Exercise details
Every line of the material below must be repeated exactly.

Records for the exercise

▬▬▬▬▬▬

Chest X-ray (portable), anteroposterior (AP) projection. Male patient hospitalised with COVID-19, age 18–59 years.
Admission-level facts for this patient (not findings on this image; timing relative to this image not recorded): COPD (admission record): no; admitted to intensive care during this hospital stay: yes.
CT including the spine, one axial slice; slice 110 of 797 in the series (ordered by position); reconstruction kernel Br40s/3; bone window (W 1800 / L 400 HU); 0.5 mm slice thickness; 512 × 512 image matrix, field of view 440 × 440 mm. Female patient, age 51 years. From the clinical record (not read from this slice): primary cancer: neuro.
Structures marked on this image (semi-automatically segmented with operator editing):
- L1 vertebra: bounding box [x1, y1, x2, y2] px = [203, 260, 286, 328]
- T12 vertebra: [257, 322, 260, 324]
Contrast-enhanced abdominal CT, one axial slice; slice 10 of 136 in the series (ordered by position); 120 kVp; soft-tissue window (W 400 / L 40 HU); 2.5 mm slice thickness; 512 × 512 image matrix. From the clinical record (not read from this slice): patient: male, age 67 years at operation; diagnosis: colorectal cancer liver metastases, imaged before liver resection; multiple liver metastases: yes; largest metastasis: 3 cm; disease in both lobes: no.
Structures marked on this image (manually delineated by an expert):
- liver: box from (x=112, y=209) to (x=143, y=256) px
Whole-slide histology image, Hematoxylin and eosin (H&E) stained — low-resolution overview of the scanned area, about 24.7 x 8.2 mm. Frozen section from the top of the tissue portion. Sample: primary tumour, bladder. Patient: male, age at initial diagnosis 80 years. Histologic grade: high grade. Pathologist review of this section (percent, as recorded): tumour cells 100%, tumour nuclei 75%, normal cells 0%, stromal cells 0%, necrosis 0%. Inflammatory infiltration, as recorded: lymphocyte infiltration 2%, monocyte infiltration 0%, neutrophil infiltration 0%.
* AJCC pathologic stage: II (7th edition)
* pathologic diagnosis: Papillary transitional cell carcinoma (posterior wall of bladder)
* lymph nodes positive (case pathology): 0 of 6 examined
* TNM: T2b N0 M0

▬▬▬▬▬▬

Response to the task
Chest X-ray (portable), anteroposterior (AP) projection. Male patient hospitalised with COVID-19, age 18–59 years.
Admission-level facts for this patient (not findings on this image; timing relative to this image not recorded): COPD (admission record): no; admitted to intensive care during this hospital stay: yes.
CT including the spine, one axial slice; slice 110 of 797 in the series (ordered by position); reconstruction kernel Br40s/3; bone window (W 1800 / L 400 HU); 0.5 mm slice thickness; 512 × 512 image matrix, field of view 440 × 440 mm. Female patient, age 51 years. From the clinical record (not read from this slice): primary cancer: neuro.
Structures marked on this image (semi-automatically segmented with operator editing):
- L1 vertebra: bounding box [x1, y1, x2, y2] px = [203, 260, 286, 328]
- T12 vertebra: [257, 322, 260, 324]
Contrast-enhanced abdominal CT, one axial slice; slice 10 of 136 in the series (ordered by position); 120 kVp; soft-tissue window (W 400 / L 40 HU); 2.5 mm slice thickness; 512 × 512 image matrix. From the clinical record (not read from this slice): patient: male, age 67 years at operation; diagnosis: colorectal cancer liver metastases, imaged before liver resection; multiple liver metastases: yes; largest metastasis: 3 cm; disease in both lobes: no.
Structures marked on this image (manually delineated by an expert):
- liver: box from (x=112, y=209) to (x=143, y=256) px
Whole-slide histology image, Hematoxylin and eosin (H&E) stained — low-resolution overview of the scanned area, about 24.7 x 8.2 mm. Frozen section from the top of the tissue portion. Sample: primary tumour, bladder. Patient: male, age at initial diagnosis 80 years. Histologic grade: high grade. Pathologist review of this section (percent, as recorded): tumour cells 100%, tumour nuclei 75%, normal cells 0%, stromal cells 0%, necrosis 0%. Inflammatory infiltration, as recorded: lymphocyte infiltration 2%, monocyte infiltration 0%, neutrophil infiltration 0%.
* AJCC pathologic stage: II (7th edition)
* pathologic diagnosis: Papillary transitional cell carcinoma (posterior wall of bladder)
* lymph nodes positive (case pathology): 0 of 6 examined
* TNM: T2b N0 M0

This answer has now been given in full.